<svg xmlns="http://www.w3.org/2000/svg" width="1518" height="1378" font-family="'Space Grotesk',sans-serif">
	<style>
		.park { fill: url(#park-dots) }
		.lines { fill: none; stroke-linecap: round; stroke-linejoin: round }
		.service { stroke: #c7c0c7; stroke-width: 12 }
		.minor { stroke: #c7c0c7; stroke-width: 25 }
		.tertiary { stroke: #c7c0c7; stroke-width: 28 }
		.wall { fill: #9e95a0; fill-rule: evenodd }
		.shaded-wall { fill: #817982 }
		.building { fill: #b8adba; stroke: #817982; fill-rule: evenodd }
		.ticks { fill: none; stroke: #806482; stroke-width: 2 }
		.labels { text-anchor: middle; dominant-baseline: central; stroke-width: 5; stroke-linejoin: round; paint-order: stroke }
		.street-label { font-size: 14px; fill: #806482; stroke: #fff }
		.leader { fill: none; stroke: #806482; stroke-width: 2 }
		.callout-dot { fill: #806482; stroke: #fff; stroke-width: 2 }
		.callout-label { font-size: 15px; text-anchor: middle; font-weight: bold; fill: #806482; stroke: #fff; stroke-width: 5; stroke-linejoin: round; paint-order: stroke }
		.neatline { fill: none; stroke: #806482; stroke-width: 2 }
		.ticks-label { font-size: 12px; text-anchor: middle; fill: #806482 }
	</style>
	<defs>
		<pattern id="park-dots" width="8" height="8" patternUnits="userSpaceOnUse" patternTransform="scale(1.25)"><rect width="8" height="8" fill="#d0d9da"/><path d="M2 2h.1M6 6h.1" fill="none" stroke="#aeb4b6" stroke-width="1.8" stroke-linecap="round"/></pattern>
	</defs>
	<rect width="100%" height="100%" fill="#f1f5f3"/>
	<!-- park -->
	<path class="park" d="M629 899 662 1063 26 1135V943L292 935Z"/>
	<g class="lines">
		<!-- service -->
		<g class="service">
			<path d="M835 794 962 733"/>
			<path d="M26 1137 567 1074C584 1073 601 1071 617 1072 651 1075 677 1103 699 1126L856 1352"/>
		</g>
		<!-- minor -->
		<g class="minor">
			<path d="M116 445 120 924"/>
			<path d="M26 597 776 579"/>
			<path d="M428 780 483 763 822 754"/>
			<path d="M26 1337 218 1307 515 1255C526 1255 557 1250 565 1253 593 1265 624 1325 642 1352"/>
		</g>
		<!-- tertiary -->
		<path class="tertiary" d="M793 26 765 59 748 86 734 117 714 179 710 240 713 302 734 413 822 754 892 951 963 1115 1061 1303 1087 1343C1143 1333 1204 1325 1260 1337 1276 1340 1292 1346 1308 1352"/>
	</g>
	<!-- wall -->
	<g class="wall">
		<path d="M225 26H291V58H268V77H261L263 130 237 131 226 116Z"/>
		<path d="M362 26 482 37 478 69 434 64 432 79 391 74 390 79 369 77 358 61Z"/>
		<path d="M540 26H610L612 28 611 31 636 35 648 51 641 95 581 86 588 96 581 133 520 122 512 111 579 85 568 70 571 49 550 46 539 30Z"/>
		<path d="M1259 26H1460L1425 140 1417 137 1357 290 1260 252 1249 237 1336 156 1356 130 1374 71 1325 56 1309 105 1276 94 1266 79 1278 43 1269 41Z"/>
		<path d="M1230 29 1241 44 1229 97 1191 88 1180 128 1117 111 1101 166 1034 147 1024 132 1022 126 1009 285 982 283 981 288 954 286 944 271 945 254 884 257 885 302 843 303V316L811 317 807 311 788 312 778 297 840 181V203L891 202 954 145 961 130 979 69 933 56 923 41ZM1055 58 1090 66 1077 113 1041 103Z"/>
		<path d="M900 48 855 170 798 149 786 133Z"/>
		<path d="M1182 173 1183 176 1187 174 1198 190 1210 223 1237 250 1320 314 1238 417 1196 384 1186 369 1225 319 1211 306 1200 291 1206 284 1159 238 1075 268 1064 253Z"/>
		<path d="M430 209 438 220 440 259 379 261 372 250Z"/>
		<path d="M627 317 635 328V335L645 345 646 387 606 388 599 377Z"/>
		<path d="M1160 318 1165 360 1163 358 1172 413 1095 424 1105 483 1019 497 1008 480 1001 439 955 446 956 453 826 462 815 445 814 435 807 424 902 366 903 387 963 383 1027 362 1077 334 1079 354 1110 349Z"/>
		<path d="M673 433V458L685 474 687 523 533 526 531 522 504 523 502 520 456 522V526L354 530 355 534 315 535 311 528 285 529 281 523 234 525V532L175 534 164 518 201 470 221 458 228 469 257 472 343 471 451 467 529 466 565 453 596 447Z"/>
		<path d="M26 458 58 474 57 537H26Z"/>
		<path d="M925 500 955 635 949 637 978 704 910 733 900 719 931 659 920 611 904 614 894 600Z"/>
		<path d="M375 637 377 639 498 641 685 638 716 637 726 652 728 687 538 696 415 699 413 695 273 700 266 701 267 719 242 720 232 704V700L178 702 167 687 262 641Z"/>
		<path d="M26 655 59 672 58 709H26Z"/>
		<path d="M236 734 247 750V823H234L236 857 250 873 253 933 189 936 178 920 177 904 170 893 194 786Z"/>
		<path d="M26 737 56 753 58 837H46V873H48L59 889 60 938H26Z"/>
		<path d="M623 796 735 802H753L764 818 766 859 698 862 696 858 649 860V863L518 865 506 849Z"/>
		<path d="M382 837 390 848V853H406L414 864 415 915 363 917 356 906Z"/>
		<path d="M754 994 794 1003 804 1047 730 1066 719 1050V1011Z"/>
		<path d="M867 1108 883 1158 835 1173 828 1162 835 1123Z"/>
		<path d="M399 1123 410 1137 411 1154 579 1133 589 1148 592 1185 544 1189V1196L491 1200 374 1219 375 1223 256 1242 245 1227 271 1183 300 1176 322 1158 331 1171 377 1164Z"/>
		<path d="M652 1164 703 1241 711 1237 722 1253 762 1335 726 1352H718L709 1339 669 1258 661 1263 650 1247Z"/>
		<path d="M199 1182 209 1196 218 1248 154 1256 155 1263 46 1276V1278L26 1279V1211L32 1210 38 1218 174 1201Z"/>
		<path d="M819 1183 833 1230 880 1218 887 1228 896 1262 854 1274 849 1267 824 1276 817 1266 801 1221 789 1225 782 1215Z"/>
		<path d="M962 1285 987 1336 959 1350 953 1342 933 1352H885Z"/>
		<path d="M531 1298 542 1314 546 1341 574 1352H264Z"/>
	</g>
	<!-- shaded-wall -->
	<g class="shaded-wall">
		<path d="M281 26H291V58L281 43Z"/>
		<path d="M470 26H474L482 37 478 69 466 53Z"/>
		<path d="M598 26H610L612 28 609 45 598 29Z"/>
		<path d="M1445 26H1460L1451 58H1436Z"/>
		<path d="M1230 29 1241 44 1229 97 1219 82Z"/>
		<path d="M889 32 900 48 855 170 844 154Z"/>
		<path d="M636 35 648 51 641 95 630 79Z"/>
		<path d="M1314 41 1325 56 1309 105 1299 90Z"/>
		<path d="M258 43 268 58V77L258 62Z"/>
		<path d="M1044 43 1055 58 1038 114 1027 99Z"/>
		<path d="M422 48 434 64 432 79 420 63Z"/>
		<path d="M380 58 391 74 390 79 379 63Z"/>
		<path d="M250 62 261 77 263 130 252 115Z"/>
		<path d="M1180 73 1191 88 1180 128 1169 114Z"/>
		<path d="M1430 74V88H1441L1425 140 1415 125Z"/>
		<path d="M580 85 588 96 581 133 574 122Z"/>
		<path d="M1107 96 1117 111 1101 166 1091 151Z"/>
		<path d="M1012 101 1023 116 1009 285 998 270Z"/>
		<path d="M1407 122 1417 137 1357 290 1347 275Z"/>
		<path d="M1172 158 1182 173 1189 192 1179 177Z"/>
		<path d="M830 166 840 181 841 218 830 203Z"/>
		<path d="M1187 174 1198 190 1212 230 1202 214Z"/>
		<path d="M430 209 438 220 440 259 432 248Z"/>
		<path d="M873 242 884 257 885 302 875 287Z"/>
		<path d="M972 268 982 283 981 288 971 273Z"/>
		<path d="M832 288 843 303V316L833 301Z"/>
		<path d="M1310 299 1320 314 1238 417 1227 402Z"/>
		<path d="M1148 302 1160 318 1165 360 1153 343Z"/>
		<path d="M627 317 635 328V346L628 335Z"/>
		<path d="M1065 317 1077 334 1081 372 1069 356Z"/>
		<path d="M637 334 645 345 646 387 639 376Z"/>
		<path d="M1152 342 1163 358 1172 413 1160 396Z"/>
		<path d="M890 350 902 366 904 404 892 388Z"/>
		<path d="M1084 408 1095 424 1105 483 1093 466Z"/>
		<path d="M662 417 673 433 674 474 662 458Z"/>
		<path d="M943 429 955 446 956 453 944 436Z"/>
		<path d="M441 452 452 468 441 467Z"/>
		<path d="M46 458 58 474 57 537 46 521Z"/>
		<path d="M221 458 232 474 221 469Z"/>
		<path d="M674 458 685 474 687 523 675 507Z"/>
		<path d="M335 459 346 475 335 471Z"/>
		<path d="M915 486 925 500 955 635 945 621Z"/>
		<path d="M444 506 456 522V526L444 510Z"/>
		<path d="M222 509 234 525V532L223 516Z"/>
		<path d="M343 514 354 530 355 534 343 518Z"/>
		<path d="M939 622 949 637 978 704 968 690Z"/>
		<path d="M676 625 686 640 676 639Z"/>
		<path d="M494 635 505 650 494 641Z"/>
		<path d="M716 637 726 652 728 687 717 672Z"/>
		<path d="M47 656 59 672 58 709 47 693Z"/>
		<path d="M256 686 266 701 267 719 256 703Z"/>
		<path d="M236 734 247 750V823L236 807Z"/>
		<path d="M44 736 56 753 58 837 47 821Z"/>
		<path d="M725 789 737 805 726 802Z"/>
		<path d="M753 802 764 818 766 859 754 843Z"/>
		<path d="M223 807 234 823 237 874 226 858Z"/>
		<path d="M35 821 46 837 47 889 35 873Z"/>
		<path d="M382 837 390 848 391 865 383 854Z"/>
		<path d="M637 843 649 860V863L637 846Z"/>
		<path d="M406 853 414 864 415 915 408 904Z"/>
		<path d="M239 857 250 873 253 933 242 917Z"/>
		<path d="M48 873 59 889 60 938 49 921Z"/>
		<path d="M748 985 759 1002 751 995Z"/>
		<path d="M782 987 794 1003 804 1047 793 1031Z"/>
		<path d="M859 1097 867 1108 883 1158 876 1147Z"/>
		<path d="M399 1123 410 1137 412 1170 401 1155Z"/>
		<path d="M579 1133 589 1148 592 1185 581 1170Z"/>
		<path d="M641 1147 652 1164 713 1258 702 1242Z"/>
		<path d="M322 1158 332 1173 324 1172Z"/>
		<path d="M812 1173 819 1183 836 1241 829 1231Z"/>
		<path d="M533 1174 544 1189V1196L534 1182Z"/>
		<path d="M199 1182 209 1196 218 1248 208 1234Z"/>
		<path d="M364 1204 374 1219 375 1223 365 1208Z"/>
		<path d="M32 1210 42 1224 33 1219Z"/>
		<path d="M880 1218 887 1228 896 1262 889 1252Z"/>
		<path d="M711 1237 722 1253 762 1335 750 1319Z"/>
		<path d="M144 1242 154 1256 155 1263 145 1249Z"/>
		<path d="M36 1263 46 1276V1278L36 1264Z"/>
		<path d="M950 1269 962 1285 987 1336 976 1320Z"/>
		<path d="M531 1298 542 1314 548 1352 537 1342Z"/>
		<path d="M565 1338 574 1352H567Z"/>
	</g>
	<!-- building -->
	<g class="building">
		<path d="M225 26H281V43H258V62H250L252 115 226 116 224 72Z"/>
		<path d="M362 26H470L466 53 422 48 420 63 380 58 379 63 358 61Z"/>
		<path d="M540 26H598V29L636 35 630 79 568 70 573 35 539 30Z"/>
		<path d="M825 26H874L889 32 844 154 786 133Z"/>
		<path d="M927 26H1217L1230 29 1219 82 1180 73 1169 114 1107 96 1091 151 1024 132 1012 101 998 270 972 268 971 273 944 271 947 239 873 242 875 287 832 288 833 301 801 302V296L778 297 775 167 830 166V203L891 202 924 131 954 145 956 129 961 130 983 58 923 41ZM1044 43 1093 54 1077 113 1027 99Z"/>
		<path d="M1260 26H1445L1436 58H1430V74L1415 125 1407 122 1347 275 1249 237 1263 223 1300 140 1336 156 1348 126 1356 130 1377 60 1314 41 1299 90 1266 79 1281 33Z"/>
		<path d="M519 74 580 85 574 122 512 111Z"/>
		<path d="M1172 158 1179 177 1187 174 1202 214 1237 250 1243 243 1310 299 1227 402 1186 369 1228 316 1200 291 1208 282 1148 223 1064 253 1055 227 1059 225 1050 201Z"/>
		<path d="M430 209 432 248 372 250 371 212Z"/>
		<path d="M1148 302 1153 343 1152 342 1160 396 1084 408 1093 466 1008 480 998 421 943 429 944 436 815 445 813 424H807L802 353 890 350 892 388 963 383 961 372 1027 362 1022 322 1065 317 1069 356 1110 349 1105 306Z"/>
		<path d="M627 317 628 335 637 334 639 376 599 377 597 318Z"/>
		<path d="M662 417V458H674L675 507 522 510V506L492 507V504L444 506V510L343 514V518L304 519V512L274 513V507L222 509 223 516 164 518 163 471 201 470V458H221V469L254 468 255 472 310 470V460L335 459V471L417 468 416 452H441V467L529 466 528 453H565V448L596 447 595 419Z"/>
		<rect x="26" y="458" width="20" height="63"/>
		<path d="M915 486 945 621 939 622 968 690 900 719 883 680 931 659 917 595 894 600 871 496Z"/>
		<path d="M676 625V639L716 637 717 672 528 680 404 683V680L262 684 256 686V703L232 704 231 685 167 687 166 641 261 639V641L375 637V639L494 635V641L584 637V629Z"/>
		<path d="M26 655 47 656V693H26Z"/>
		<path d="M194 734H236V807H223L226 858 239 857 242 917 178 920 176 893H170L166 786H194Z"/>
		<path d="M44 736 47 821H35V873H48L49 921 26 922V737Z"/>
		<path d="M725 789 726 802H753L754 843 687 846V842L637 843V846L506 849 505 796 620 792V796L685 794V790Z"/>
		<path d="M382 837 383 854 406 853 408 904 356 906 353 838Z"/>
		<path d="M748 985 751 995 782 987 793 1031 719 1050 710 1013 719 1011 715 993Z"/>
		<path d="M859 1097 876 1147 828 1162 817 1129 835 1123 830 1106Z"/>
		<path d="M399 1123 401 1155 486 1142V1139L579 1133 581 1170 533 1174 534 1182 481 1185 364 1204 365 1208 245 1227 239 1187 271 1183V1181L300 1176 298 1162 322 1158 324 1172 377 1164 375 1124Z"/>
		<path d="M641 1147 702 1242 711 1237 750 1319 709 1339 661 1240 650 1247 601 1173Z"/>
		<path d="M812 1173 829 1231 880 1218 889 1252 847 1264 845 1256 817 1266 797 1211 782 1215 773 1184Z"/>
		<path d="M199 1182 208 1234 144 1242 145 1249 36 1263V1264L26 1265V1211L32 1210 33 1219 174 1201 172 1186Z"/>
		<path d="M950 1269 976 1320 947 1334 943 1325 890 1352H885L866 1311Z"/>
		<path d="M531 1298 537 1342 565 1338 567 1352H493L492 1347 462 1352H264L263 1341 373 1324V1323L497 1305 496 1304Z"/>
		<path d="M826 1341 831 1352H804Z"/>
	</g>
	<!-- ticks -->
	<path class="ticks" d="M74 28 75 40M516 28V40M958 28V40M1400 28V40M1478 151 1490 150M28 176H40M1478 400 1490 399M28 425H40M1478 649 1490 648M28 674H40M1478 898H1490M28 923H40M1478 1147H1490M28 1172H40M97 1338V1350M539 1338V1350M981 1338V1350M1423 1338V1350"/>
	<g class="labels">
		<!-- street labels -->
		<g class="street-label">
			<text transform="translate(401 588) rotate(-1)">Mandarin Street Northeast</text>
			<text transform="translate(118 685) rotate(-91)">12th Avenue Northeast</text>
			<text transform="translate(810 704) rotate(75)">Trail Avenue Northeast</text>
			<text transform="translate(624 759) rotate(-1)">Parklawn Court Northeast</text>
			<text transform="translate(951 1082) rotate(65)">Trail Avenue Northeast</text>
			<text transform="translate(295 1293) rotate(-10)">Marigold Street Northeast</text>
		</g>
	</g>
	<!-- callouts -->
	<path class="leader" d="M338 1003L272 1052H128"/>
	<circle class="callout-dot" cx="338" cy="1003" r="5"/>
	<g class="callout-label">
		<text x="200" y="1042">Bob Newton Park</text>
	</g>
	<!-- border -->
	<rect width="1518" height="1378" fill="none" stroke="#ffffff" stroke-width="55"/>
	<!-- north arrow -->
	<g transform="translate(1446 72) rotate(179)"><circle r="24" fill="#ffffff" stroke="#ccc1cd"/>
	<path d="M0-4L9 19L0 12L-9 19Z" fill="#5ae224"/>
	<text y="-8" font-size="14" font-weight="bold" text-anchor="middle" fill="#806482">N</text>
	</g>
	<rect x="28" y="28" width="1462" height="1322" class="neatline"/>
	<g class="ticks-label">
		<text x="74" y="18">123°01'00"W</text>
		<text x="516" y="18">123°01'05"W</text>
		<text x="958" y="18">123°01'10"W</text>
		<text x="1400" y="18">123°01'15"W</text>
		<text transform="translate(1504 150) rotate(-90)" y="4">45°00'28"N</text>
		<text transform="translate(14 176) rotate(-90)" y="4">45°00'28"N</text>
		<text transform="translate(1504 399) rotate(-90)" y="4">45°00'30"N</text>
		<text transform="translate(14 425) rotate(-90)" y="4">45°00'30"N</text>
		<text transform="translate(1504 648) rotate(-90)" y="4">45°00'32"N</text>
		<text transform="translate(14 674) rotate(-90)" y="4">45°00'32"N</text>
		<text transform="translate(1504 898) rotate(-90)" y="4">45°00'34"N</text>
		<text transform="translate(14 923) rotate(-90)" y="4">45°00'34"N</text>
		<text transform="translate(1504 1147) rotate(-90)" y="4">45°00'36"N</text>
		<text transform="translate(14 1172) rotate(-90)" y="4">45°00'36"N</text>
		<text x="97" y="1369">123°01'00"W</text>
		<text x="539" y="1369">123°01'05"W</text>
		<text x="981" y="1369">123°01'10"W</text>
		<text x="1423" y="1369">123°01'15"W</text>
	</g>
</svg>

========================

Brief - In the listing above, find every line with the word "lines" and copy it out.

Result for this task -
		.lines { fill: none; stroke-linecap: round; stroke-linejoin: round }
	<g class="lines">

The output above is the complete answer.